**MATERIAL PROVIDED**
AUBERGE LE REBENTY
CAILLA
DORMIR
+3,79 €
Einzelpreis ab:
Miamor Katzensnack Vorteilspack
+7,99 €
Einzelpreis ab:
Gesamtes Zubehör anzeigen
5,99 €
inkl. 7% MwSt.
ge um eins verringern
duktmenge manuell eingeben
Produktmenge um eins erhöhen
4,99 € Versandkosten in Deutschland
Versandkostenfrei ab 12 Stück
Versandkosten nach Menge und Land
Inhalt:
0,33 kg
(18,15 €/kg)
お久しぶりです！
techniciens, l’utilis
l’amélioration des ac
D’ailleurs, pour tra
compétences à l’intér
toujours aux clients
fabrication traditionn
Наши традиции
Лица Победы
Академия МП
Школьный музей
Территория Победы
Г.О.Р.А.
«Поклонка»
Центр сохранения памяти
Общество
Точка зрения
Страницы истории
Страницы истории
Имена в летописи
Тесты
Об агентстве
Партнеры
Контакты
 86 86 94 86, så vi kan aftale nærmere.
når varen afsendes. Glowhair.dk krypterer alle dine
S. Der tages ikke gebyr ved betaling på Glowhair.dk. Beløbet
---
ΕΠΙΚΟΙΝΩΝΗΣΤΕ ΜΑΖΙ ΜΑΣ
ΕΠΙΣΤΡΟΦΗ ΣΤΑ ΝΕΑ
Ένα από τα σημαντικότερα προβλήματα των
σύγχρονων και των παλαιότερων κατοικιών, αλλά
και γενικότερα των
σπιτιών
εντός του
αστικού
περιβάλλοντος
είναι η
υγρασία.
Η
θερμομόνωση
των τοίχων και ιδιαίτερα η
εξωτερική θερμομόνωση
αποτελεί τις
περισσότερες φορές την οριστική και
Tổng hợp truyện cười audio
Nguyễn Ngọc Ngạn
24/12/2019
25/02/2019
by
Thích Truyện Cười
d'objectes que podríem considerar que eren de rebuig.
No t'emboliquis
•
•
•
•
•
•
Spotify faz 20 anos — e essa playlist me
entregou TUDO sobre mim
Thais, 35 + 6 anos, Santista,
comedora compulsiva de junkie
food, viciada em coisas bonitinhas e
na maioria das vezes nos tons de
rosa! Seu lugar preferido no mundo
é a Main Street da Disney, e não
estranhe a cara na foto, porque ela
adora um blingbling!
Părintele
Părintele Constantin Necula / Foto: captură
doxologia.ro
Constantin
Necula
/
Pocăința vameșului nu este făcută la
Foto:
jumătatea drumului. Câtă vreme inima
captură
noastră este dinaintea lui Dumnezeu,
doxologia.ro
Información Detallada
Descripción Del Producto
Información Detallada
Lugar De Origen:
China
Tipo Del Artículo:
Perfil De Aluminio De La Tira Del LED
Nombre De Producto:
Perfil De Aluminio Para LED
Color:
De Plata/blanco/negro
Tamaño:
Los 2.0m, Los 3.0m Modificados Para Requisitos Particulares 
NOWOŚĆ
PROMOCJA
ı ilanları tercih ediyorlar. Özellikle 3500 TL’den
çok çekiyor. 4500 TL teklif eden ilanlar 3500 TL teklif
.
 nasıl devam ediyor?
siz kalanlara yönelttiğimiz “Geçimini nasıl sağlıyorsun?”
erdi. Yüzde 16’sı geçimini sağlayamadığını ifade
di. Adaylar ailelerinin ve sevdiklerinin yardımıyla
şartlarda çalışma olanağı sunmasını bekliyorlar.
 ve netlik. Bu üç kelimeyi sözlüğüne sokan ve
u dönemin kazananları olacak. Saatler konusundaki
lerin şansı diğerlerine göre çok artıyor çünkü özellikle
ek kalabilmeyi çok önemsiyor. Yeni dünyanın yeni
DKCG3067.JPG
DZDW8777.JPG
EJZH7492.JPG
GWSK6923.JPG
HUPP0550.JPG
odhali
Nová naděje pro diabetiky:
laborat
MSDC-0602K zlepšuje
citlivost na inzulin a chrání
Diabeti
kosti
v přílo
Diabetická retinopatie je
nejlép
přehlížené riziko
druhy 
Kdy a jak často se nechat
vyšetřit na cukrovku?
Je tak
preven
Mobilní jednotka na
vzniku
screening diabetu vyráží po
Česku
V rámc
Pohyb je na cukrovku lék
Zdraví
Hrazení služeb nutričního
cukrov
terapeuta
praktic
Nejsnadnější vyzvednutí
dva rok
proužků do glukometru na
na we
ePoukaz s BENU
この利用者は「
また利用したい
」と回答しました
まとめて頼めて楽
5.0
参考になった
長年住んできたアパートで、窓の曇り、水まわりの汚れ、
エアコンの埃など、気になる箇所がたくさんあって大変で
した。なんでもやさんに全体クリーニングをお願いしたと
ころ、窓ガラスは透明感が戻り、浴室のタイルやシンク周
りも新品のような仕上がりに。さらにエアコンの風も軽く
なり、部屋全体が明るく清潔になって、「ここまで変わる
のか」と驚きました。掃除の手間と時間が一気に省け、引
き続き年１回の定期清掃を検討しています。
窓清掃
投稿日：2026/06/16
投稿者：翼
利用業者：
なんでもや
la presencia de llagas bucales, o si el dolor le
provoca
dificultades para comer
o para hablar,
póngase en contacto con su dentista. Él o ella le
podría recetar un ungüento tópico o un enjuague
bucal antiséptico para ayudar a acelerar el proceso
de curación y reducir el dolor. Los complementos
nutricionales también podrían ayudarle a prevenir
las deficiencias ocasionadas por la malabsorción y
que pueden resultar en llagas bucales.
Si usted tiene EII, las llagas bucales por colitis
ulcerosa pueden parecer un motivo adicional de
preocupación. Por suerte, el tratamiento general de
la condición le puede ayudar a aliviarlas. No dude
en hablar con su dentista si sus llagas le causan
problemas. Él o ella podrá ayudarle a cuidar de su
---
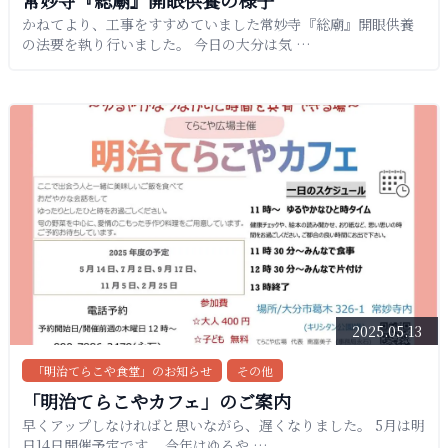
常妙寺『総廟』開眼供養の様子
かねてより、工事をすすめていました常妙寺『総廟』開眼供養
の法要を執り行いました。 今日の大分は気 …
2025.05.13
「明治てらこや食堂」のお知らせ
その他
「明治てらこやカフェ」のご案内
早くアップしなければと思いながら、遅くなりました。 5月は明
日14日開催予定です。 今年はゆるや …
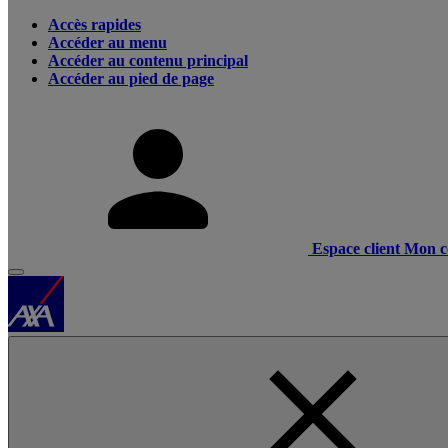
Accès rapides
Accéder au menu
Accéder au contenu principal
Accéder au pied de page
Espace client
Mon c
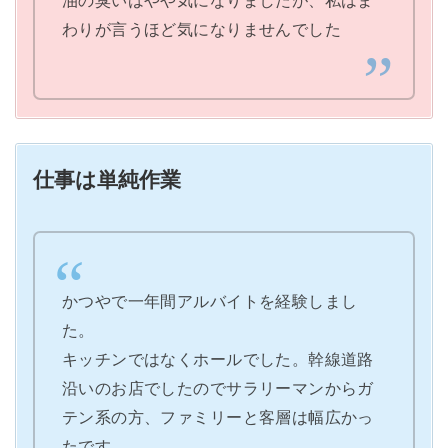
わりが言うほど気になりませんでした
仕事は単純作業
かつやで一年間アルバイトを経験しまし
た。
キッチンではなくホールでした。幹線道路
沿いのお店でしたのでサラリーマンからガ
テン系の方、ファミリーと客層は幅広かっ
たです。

**YOUR INSTRUCTIONS**
Please copy out every line in the listing that has the string "ayudarle".

**WRITTEN ANSWER**
nutricionales también podrían ayudarle a prevenir
problemas. Él o ella podrá ayudarle a cuidar de su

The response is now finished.